I did manage to do the immediate things on the list, including dinner. I did not, however, manage to do Lion in any capacity. He didn’t get spanked. He didn’t get tied up. He didn’t get teased. He did get snuggled a tiny bit.
This morning, his office is still stinky, and we’re at our wit’s end. The adage “you get what you pay for” is not true with this dog. We paid a lot, and she’s the least well-behaved dog I’ve ever seen. She’s hyper. She needs to be right next to me like we’re joined at the hip no matter what I’m doing. She has accidents in the house at random times even though the damn door is open, and I know she goes in and out. She went out this morning, returned with a leaf, and then peed on the carpet. What the hell!
Lion bought a black light that will show pee stains. I’m a little afraid to use it. Will it light up like the crime scenes on TV when they use Luminol? I didn’t unpack it because I was busy doing all the other things on my list. Since I wasn’t going to unpack the carpet cleaner we got at least until tonight, I figured the light could wait. Lion was looking for it this morning. He sent me an email that said, “Can you please tell me where the black light is that came yesterday?” Innocuous enough, right? I read a tone I don’t think Lion intended. I read it as “Can you please tell me where the black light is that came yesterday? I can’t find a damn thing in this house because it’s such a mess everywhere.” Of course, I heard it in his voice with his lips pursed together like he was mad and trying not to yell. And that’s when I felt like I was not doing enough at home or at work, and what a slacker I am and all sorts of other unproductive thoughts. And then I realized I was getting overwhelmed again.
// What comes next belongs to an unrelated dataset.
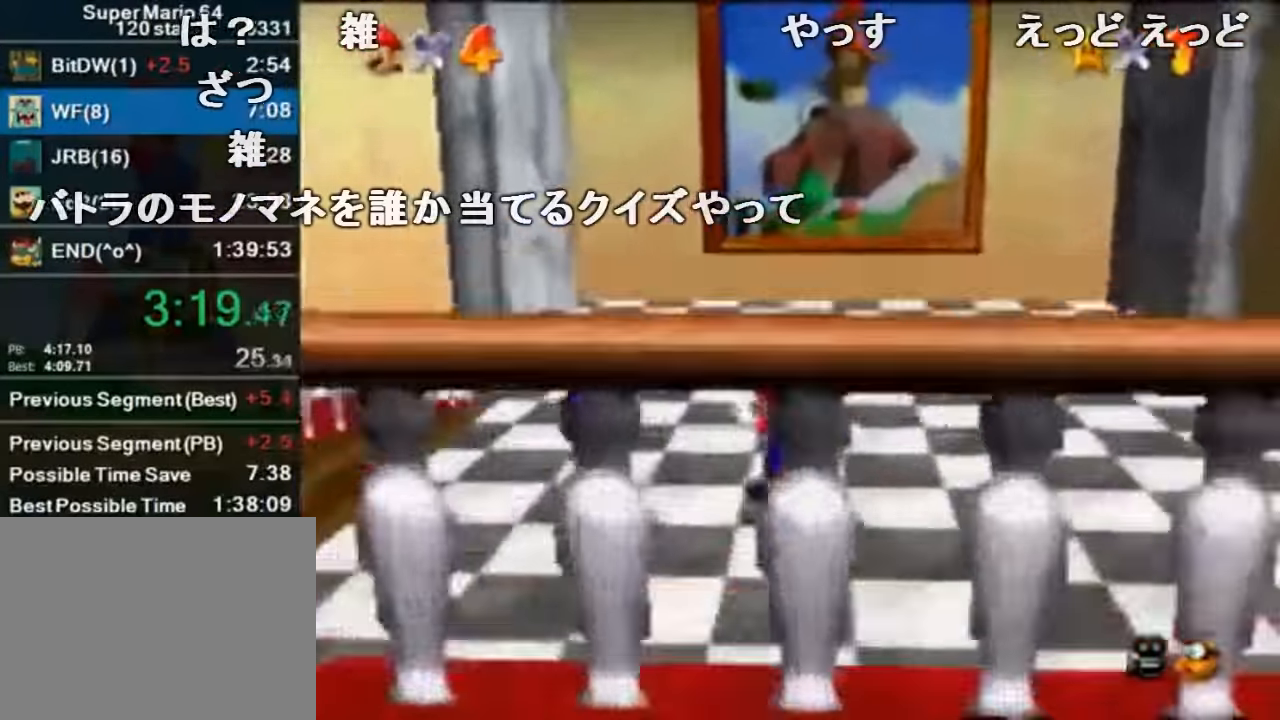
{"buttons": ["Z"], "left_stick": "up", "events": [[167, "A", "down"], [167, "B", "down"], [267, "A", "up"], [267, "B", "up"]]}
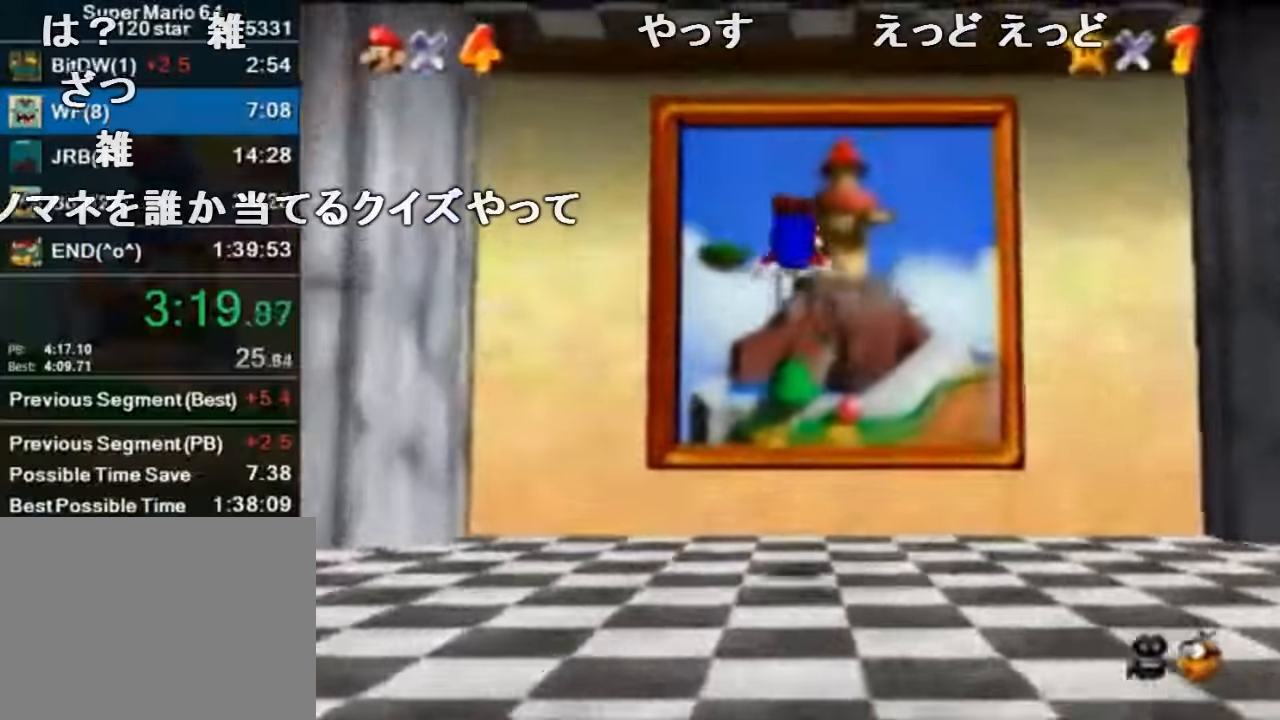
{"buttons": [], "left_stick": "center", "events": [[233, "left_stick", "center"], [333, "Z", "up"]]}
Sane me knows I’m not a slacker. Well, I am but not in this case. I think it’s just the dog and what a psycho she is. I know she’s a puppy and (I hope) she’ll grow out of most of her behaviors. If she would calm down a few notches, that would be great. I’m thinking of dosing her with Benadryl so she’ll be sleepy. With my luck, it will have the opposite effect.
Lion forgot the coffee pot again, so in addition to the random “just because” I-know-he-did-other-things-to-deserve-a-spanking, he’ll have five minutes added on for that indiscretion. Maybe that spanking will also help center me and make me feel less overwhelmed. I have no idea. Maybe focusing on his butt will make me realize what’s important and the dog annoying the hell out of me isn’t the biggest issue. I know Lion has long hoped I’d use spanking as a means to get out my frustrations. I don’t think that’s what will help. I think it’s a matter of focusing on a particular thing that will help. I have to walk the thin line between hurting him enough and hurting him too much. Concentrating on that might make the overwhelmed feeling go away.